My First Summer (2020)
Fair warning, this saccharine cottagecore drama is so wholesome it might melt you before the sun has the chance. With candy necklaces, lollipop rings, and sweet forehead kisses galore, Katie Found's enchanting Australian indie beautifully champions the power of soft femininity. Claudia (Markella Kavenagh) is like a forest nymph dressed all in beige before Claire (Maiah Stewardson) comes dancing into her life with a colourful rainbow of accessories. No pastel aesthetic is spared in this stunning, 80-minute slice of a sun-kissed summer. A dreamy portrayal of two smitten lovers existing in their own undisturbed world of adoration, My First Summer is a remarkable debut that captures the rose-tinted intensity of falling in love for the first time.

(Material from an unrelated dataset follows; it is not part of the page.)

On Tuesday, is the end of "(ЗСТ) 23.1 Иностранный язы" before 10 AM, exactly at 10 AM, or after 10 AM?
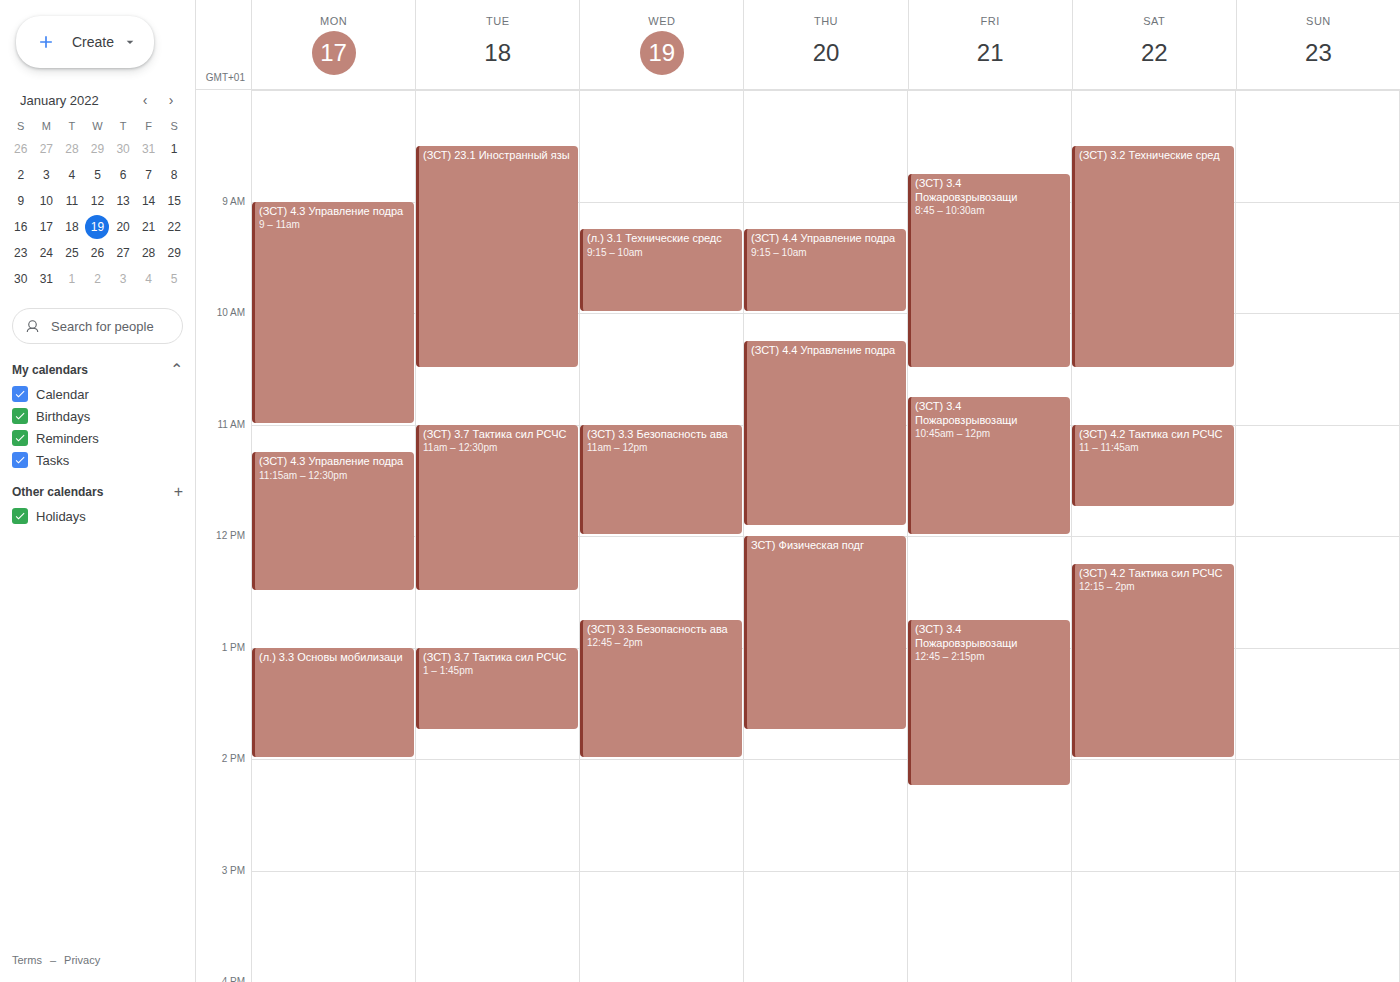
10:30 AM -- after 10 AM, 30 minutes below the 10 AM line.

Ellie & Abbie (& Ellie’s Dead Aunt) (2021)
Monica Zanett's debut is another tale of lesbians under the Australian sun. This film, however, is a more lighthearted showcase of teenage sapphic infatuation. The premise alone is amusing: the rambunctious Ellie (Sophie Hawkshaw) is trying to pluck up the courage to ask her crush, Abbie (Zoe Terakes), to the school formal when Ellie's dead Aunt Tara (Julia Billington) appears as her lesbian fairy-godmother with questionable dating advice. With red cheeks from both the midday sun and being flustered in Abbie's presence, Ellie's character offers some kindhearted representation of an introverted and socially awkward lesbian. It's an easy watch with a delightful message of poignant solidarity between lesbian generations.
One in a Thousand (2021)
Clarisa Navas' returns to the housing projects where she grew up and borrows from her own experience to inform her triumphantly immersive sophomore feature. Amid societal pressure and familial conflict, Iris (Sofia Cabrera) gravitates to Renata (Ana Carolina Garcia) while local gossip swirls around them. Sleeveless shirts and basketball shorts are their outfits of choice as the pair shelter in the shade to avoid the blistering Argentinian sun and the watchful eyes of their neighbours. As Iris' attraction lingers like simmering heat after sunset, this tale of lesbian tenderness has plenty of drama to go around.
A hit at BFI Flare and Glasgow Film Festival, British filmmaker Marley Morrison delivers a real crowd pleaser with Sweetheart. On a family holiday at a seaside caravan park, teen angst personified: AJ, played by the brilliant Nell Barlow, meets a local lifeguard (Ella-Rae Smith), who throws a spanner in AJ's summer plans of moping. Come for the cheap beers and late-night, all-inclusive entertainment; stay for the brazen and heartfelt lesbian romance on the coast. Quintessentially British, where the sun's presence is both fleeting and glorious, Sweetheart is a gem that will be released later this year so keep an eye out!